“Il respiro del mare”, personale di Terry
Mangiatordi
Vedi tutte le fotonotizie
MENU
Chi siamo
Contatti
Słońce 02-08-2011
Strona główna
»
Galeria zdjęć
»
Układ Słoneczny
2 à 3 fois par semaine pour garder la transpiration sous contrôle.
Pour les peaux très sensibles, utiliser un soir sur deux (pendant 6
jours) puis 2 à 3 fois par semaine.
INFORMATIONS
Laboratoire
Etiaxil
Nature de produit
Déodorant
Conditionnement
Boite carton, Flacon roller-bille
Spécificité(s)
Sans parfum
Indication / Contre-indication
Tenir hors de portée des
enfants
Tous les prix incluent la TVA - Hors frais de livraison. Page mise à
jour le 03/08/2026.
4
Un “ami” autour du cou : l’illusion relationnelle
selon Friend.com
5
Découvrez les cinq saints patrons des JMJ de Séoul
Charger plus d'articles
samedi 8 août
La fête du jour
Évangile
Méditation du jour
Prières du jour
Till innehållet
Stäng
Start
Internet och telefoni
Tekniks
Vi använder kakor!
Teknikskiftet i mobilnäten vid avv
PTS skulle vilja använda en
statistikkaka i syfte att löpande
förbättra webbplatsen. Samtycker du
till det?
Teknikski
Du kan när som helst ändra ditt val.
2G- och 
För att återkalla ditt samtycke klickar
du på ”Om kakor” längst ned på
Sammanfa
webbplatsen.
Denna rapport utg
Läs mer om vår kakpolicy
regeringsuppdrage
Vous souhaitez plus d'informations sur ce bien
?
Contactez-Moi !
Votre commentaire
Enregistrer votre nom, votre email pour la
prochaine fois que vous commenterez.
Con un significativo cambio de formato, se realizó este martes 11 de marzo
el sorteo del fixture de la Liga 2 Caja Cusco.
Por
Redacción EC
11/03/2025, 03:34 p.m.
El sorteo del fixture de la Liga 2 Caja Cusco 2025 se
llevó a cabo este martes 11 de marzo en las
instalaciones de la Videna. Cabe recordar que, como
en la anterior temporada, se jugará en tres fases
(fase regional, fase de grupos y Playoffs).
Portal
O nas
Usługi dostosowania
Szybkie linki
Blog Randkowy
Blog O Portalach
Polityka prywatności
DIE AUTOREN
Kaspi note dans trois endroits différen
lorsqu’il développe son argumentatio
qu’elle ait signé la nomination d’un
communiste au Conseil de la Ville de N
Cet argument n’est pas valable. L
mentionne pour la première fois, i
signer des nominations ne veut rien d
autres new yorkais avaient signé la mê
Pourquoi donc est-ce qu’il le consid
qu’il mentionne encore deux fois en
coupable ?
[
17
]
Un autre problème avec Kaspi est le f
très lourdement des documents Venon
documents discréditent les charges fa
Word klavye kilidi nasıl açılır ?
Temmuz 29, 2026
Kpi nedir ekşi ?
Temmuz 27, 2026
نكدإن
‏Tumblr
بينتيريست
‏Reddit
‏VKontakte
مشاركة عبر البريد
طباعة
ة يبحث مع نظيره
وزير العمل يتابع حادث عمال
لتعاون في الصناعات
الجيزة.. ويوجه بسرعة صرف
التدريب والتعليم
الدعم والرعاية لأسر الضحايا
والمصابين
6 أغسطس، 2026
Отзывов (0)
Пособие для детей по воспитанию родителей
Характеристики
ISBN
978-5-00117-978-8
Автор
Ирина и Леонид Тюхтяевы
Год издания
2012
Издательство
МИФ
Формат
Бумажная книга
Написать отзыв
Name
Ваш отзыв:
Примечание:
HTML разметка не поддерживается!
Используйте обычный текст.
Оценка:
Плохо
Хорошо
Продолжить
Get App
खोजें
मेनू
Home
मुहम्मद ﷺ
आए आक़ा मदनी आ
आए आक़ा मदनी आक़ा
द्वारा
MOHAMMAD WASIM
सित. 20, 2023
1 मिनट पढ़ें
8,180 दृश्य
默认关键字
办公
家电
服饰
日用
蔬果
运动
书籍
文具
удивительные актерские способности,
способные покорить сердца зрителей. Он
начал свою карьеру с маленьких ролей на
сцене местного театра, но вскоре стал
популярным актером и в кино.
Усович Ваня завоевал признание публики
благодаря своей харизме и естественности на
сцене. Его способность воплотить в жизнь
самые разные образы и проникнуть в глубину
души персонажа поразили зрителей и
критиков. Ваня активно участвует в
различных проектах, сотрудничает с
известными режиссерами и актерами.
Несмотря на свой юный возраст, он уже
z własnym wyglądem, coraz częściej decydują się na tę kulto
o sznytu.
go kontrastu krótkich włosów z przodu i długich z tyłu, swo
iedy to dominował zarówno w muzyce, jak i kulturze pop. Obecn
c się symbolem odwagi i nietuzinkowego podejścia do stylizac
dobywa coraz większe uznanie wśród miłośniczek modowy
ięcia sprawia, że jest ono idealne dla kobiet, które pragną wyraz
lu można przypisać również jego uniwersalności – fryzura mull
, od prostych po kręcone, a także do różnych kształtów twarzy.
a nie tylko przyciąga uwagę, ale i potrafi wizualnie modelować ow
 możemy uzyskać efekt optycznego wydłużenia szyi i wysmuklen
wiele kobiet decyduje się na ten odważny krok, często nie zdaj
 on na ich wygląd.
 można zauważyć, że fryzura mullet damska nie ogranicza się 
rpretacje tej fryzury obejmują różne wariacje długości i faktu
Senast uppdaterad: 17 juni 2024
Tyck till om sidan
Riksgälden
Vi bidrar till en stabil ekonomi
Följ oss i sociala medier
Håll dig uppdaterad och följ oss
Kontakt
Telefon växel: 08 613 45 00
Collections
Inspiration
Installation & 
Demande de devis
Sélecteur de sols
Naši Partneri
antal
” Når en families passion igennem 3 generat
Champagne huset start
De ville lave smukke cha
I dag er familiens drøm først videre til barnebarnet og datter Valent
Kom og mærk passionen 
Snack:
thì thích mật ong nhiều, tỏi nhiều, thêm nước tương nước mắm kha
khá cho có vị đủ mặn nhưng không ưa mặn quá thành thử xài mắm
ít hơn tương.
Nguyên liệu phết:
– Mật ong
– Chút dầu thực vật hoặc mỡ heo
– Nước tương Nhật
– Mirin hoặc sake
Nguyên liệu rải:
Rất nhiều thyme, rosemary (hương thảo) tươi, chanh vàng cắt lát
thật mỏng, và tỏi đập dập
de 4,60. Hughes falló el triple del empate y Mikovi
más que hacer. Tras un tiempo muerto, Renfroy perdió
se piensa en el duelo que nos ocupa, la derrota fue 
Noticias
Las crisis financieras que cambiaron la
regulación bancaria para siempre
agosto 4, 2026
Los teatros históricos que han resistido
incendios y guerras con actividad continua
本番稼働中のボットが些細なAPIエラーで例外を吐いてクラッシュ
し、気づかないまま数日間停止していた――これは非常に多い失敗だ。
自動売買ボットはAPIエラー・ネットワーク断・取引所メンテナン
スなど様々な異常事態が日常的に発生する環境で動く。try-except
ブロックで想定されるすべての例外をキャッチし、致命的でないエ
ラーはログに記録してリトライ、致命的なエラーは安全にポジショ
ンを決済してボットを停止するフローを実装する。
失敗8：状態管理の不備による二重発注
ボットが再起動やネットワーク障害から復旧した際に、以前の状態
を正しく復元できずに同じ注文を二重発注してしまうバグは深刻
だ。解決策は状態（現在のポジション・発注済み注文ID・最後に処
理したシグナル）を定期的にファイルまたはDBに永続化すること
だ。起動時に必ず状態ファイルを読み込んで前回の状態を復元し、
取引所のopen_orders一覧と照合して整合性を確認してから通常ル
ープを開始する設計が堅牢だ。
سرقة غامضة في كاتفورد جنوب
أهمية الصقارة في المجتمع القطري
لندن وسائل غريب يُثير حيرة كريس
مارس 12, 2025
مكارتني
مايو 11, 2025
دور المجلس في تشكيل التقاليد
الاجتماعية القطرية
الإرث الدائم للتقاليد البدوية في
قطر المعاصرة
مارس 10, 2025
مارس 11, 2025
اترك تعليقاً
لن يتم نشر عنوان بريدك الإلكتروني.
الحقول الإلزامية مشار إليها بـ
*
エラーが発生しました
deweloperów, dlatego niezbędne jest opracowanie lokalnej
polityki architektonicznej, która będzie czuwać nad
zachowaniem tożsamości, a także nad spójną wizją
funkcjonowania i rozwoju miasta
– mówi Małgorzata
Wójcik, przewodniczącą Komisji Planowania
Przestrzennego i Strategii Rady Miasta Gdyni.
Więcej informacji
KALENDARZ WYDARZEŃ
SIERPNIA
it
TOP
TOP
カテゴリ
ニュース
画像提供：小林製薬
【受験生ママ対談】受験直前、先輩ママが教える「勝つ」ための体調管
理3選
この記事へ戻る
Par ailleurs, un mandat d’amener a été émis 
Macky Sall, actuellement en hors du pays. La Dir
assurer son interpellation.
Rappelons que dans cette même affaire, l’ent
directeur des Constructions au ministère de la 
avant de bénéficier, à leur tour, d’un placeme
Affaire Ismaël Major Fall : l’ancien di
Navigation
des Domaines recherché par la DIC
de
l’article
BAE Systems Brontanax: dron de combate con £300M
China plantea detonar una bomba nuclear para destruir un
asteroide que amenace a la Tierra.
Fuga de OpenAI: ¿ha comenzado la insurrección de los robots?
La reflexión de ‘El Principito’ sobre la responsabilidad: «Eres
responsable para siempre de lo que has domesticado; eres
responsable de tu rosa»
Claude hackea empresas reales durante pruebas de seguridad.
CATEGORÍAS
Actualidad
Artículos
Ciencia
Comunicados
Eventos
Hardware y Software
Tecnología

**YOUR GOAL:** All lines above from the one holding "начал свою карьеру с маленьких ролей на" to the one holding "thật mỏng, và tỏi đập dập", inclusive, are to be copied exactly; no other line is wanted.

**TASK OUTPUT:**
начал свою карьеру с маленьких ролей на
сцене местного театра, но вскоре стал
популярным актером и в кино.
Усович Ваня завоевал признание публики
благодаря своей харизме и естественности на
сцене. Его способность воплотить в жизнь
самые разные образы и проникнуть в глубину
души персонажа поразили зрителей и
критиков. Ваня активно участвует в
различных проектах, сотрудничает с
известными режиссерами и актерами.
Несмотря на свой юный возраст, он уже
z własnym wyglądem, coraz częściej decydują się na tę kulto
o sznytu.
go kontrastu krótkich włosów z przodu i długich z tyłu, swo
iedy to dominował zarówno w muzyce, jak i kulturze pop. Obecn
c się symbolem odwagi i nietuzinkowego podejścia do stylizac
dobywa coraz większe uznanie wśród miłośniczek modowy
ięcia sprawia, że jest ono idealne dla kobiet, które pragną wyraz
lu można przypisać również jego uniwersalności – fryzura mull
, od prostych po kręcone, a także do różnych kształtów twarzy.
a nie tylko przyciąga uwagę, ale i potrafi wizualnie modelować ow
 możemy uzyskać efekt optycznego wydłużenia szyi i wysmuklen
wiele kobiet decyduje się na ten odważny krok, często nie zdaj
 on na ich wygląd.
 można zauważyć, że fryzura mullet damska nie ogranicza się 
rpretacje tej fryzury obejmują różne wariacje długości i faktu
Senast uppdaterad: 17 juni 2024
Tyck till om sidan
Riksgälden
Vi bidrar till en stabil ekonomi
Följ oss i sociala medier
Håll dig uppdaterad och följ oss
Kontakt
Telefon växel: 08 613 45 00
Collections
Inspiration
Installation & 
Demande de devis
Sélecteur de sols
Naši Partneri
antal
” Når en families passion igennem 3 generat
Champagne huset start
De ville lave smukke cha
I dag er familiens drøm først videre til barnebarnet og datter Valent
Kom og mærk passionen 
Snack:
thì thích mật ong nhiều, tỏi nhiều, thêm nước tương nước mắm kha
khá cho có vị đủ mặn nhưng không ưa mặn quá thành thử xài mắm
ít hơn tương.
Nguyên liệu phết:
– Mật ong
– Chút dầu thực vật hoặc mỡ heo
– Nước tương Nhật
– Mirin hoặc sake
Nguyên liệu rải:
Rất nhiều thyme, rosemary (hương thảo) tươi, chanh vàng cắt lát
thật mỏng, và tỏi đập dập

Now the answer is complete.